Let A be a subset of R^d. and
set E=A Union (non interior points of A complement).
a) prove E is a closed subset of R^d
b) With A and E as above, let F be a closed subset of R^d, and suppose that A is a subset of F. prove that E is a suset of F.
Let A be a subset of R^d. and
set E=A Union (non interior points of A complement).
a) prove E is a closed subset of R^d
b) With A and E as above, let F be a closed subset of R^d, and suppose that A is a subset of F. prove that E is a suset of F.
Hello.
I'd like to help you with the first part.
One way to show that a set is closed is to show that it contains all of its limit points. So, take $\displaystyle A^c$ as in the problem, and put $\displaystyle E=\bigcup \{x\}$ where $\displaystyle x$ is a noninterior point of $\displaystyle A^c$.

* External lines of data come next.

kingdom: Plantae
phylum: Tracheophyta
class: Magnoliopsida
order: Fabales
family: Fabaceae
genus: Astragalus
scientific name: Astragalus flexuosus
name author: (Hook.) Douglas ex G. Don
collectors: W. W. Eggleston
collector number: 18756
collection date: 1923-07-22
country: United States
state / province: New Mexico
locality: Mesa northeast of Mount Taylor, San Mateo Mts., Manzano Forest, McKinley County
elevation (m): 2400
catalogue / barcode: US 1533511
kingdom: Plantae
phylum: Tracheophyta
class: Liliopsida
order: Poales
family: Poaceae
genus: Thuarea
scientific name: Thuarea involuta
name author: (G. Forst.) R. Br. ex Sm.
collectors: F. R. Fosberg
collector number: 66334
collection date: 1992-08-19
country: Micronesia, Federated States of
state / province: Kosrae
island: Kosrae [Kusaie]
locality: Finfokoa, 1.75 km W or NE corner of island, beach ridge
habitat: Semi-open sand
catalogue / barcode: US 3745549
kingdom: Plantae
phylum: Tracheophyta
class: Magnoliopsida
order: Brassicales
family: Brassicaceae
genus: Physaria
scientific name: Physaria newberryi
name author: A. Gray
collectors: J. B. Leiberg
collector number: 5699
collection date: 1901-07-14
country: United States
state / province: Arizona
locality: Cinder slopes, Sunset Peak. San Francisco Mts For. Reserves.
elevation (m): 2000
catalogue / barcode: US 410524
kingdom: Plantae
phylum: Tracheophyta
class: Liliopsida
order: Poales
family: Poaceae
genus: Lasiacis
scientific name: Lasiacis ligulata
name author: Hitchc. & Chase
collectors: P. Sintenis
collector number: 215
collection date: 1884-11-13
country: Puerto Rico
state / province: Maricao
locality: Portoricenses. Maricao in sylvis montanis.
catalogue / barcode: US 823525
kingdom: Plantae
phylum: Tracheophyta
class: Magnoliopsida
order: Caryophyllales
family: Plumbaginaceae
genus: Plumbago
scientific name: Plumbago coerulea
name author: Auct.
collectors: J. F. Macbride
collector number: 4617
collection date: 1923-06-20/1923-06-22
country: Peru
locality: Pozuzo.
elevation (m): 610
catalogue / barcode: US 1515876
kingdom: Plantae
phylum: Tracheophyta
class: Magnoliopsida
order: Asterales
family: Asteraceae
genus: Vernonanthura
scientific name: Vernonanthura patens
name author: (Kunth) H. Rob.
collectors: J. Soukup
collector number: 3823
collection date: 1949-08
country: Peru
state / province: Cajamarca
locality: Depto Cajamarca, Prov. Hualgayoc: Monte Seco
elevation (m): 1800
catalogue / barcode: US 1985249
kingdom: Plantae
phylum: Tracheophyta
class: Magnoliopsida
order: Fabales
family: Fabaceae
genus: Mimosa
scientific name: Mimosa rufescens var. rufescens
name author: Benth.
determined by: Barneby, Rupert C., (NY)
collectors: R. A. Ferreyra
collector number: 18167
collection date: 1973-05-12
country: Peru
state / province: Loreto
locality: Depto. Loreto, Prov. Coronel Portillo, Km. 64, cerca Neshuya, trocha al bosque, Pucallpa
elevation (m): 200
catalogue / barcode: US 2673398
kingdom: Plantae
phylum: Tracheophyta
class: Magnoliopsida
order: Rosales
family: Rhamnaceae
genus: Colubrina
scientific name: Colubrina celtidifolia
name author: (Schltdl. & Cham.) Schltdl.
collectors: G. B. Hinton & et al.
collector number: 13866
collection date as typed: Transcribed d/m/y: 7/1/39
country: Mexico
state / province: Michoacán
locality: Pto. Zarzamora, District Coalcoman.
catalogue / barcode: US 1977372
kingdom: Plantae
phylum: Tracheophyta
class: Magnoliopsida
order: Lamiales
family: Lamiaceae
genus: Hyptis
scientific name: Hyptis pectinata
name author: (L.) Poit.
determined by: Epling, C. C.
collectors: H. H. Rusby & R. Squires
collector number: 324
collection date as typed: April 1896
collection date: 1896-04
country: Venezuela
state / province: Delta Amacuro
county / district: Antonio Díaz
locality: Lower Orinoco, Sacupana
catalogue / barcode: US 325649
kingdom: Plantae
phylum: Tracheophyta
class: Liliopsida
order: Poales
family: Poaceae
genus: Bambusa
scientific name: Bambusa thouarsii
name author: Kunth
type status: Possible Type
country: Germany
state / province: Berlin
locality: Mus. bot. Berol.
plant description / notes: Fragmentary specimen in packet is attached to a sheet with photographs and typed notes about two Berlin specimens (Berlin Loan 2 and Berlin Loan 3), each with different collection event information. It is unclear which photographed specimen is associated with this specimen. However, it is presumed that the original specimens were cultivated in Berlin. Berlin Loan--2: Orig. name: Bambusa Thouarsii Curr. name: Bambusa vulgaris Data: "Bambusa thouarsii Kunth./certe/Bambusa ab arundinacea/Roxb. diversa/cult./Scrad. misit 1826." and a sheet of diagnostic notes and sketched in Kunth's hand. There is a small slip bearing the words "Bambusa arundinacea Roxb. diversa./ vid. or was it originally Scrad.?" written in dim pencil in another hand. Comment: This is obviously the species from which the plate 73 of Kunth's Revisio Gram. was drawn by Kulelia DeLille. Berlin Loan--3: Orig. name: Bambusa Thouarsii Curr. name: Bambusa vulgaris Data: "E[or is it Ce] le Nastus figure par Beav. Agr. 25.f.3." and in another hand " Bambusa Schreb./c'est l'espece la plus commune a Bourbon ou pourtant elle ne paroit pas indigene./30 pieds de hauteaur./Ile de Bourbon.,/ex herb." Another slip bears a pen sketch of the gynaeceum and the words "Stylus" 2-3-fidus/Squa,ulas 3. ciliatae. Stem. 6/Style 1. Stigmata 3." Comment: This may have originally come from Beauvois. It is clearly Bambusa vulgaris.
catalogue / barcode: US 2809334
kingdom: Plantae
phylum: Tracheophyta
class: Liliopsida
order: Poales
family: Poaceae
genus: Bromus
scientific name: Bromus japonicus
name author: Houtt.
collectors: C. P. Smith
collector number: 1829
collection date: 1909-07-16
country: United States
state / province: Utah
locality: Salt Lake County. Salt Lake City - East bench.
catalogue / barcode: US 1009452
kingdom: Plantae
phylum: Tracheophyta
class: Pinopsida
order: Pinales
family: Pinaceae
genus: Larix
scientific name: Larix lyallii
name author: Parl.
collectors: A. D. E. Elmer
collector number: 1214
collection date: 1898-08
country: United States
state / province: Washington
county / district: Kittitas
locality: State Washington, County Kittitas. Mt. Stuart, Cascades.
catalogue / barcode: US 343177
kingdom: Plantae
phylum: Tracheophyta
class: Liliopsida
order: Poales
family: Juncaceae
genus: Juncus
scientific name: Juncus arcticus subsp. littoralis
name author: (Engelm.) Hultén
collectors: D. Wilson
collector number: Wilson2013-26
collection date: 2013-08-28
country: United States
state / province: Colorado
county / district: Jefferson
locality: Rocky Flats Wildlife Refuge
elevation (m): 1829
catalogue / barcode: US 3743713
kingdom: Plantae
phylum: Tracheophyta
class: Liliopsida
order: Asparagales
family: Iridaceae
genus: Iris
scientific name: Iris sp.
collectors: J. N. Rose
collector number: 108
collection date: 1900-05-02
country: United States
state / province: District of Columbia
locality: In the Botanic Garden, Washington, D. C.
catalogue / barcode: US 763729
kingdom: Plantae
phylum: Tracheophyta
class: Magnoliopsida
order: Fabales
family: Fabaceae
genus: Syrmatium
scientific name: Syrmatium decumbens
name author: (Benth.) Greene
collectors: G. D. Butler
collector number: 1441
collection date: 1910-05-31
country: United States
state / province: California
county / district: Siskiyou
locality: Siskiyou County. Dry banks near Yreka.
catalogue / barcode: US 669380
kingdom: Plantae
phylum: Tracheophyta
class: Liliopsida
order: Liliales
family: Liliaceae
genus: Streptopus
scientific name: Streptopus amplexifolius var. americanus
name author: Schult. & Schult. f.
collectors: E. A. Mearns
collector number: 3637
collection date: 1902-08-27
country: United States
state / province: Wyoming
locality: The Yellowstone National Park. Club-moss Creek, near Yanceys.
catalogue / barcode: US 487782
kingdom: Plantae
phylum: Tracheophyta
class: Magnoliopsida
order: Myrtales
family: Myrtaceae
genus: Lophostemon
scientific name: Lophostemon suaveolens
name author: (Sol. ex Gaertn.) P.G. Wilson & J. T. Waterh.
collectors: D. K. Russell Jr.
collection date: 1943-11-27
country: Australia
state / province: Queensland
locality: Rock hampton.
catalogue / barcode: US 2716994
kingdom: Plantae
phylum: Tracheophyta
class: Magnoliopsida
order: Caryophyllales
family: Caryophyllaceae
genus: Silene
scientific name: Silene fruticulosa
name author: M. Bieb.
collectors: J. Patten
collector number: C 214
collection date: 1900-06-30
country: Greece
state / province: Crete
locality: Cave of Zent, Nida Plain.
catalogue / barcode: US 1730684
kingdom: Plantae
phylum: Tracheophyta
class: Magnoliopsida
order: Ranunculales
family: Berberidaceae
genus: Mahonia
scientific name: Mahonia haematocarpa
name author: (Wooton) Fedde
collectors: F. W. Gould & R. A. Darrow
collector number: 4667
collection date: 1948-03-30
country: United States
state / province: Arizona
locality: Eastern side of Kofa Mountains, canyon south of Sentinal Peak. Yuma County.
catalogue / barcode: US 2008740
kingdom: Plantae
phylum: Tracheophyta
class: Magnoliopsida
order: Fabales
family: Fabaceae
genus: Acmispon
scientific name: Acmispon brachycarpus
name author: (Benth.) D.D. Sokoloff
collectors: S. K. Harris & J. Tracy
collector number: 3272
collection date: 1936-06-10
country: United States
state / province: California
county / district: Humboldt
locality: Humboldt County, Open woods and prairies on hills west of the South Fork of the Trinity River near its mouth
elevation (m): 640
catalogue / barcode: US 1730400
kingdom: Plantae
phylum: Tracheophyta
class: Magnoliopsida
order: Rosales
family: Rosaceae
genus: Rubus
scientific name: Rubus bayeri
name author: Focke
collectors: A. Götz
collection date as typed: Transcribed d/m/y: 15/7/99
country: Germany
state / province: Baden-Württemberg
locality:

Let $\displaystyle y$ be a limit point of $\displaystyle E$. Then, there is a sequence of points from $\displaystyle E$ that converges to $\displaystyle y$. If we can show that $\displaystyle y$ is an element of $\displaystyle E$ (i.e. a noninterior point of $\displaystyle A^c$), then $\displaystyle E$ is closed and we are done. To prove this, you should think about what happens if $\displaystyle y$ is not an element of $\displaystyle E$; in other words, what happens when $\displaystyle y$ is in the interior of $\displaystyle A^c$?
Good luck.